The liturgy of the Word reminds us that all people seek God and the sincere search for God is a prerequisite for being able to encounter Him in our lives. The research is God’s humble condition to experience his salvation and joy that this produces in us.
The parable we hear this week is about a Pharisee and a publican. By comparing their way of praying the Gospel shows us the way every Christian should live. The two men belonged to different worlds. On the social level, the Pharisee has his own supporters and is appreciated for his conduct that appears to be irreproachable, while the publican is perceived as a friend of the Roman invaders, and therefore he is hated automatically.
In this situation, Jesus reveals to his listeners the true relationship with God: He loves us not because we are worthy or because of our good deeds but because He is a good Father and loves us immensely. When we consider ourselves small, being the last, and humbly recognizing ourselves as sinners we will allow ourselves to be “found” by God. This attitude is pleasing to Him, and allows us to be “justified” by God. God loves all people for free. For this reason his gifts, freely received, must become “service to others” and not a reason to boast.
We can start small in living the Gospel. I got an email from a friend who shared an experience from someone he knew from Nigeria. “During my university years I have committed some crimes. For one of these, I have been recently tried and convicted. Now I am serving my sentence in the state jail. We are used to getting so many groups who visit us. One in particular seemed to be different. They didn’t want us to become part of their church but they always talked about God’s love. They seemed to have no other agenda than being with us. And they were always smiling, which I found a bit annoying.

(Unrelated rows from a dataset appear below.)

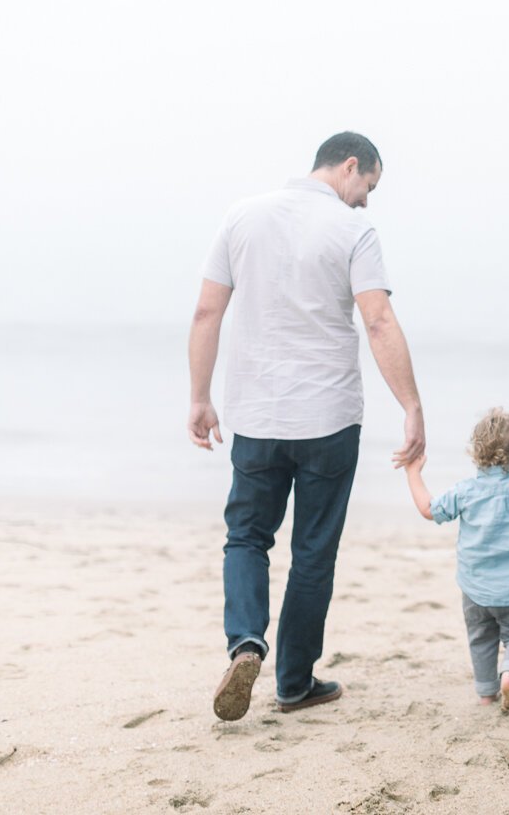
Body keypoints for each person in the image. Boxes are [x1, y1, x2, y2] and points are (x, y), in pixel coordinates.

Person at [188, 131, 426, 722]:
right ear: (351, 167)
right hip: (328, 419)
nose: (366, 200)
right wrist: (412, 405)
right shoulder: (353, 231)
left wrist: (199, 396)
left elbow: (206, 311)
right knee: (313, 551)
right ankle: (294, 683)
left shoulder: (242, 217)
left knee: (247, 536)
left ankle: (245, 643)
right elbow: (378, 321)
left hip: (257, 416)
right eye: (367, 187)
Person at [398, 408, 509, 713]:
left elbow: (429, 509)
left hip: (475, 589)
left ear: (475, 453)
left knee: (480, 639)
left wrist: (413, 472)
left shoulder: (466, 492)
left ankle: (485, 695)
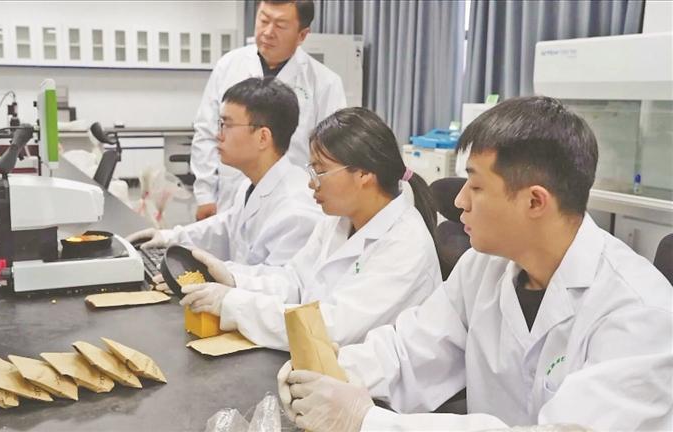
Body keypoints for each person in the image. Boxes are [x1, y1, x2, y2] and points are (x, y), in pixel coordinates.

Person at [277, 96, 673, 431]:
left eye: (477, 185)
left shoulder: (640, 313)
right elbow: (409, 350)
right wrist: (330, 370)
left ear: (535, 201)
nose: (460, 200)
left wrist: (364, 420)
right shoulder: (483, 268)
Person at [179, 107, 442, 350]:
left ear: (363, 174)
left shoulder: (405, 245)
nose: (311, 184)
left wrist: (233, 304)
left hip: (366, 377)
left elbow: (332, 328)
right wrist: (233, 279)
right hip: (323, 362)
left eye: (320, 171)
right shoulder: (339, 220)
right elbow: (296, 280)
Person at [127, 78, 322, 275]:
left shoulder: (296, 213)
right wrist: (170, 238)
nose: (218, 135)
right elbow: (225, 227)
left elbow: (278, 284)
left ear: (263, 137)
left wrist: (209, 277)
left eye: (226, 125)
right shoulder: (251, 184)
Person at [191, 0, 346, 221]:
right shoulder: (229, 66)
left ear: (302, 35)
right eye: (263, 20)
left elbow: (332, 154)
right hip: (232, 195)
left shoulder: (324, 83)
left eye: (280, 25)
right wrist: (204, 194)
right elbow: (207, 132)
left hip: (294, 203)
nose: (268, 32)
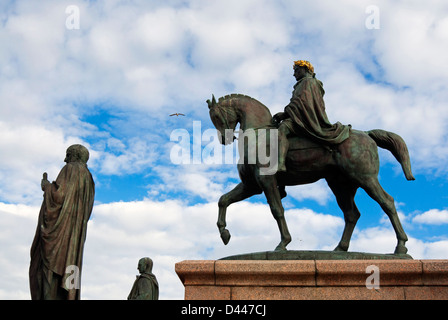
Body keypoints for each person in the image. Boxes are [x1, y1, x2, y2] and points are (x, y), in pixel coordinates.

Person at [29, 144, 95, 300]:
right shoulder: (89, 180)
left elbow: (58, 196)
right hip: (75, 237)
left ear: (74, 156)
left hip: (58, 237)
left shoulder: (70, 169)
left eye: (68, 155)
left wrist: (47, 188)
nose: (65, 159)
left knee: (47, 272)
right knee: (71, 268)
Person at [273, 60, 351, 172]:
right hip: (301, 116)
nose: (294, 74)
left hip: (304, 119)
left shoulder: (308, 82)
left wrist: (285, 114)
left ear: (305, 69)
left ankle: (280, 163)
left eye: (297, 70)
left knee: (282, 130)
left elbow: (302, 102)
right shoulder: (305, 83)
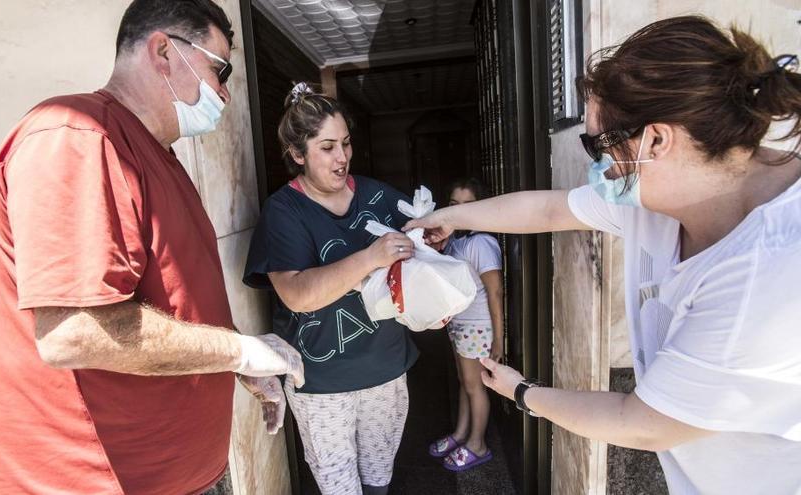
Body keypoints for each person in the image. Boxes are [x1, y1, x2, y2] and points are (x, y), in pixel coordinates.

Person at [406, 16, 801, 494]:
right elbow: (550, 209)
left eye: (598, 144)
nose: (597, 166)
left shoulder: (769, 272)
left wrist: (521, 391)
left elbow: (641, 421)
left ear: (656, 140)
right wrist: (447, 217)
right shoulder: (659, 195)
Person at [0, 1, 304, 493]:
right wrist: (238, 351)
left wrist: (233, 360)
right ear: (163, 51)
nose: (224, 91)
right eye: (219, 69)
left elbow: (174, 297)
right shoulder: (78, 136)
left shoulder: (158, 155)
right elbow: (72, 332)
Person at [244, 83, 419, 495]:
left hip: (387, 372)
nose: (342, 158)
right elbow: (298, 294)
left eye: (345, 143)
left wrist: (431, 255)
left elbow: (419, 241)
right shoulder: (283, 212)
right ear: (298, 154)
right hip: (321, 383)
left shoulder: (378, 196)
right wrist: (372, 257)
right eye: (327, 147)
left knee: (379, 480)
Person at [428, 178, 505, 472]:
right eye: (453, 205)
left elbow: (496, 292)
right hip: (462, 326)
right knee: (466, 383)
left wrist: (499, 339)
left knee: (475, 387)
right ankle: (461, 434)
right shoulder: (457, 242)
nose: (459, 212)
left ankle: (478, 444)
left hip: (478, 328)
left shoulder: (482, 243)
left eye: (468, 206)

I was impressed by the way they talk about the gospel. It was not a book but something that is alive for them. They kept saying that we must all “put it into practice.”
“Putting it into practice?” I never thought that the gospel could exist outside the churches. One of them quoted a sentence: “Love your neighbor as yourself.” “Like myself,” I repeated almost like a mantra. I hammered the thought that I – yes, I – I could love. “To love? – I said to myself -But I do not know how to do it. I’m not used to show affection, not even to my parents, my family and friends. And then “whom” I am supposed to love considering where I am living?” I looked up and in front of me there was my cellmate. Shortly after we got our meal I realized that he was hungrier than me. Had I been in his shoes, I would have liked to eat more. I shared with him my ration. Then I realized: my stomach was empty, but my heart was much fuller than before! Perhaps this means to love?”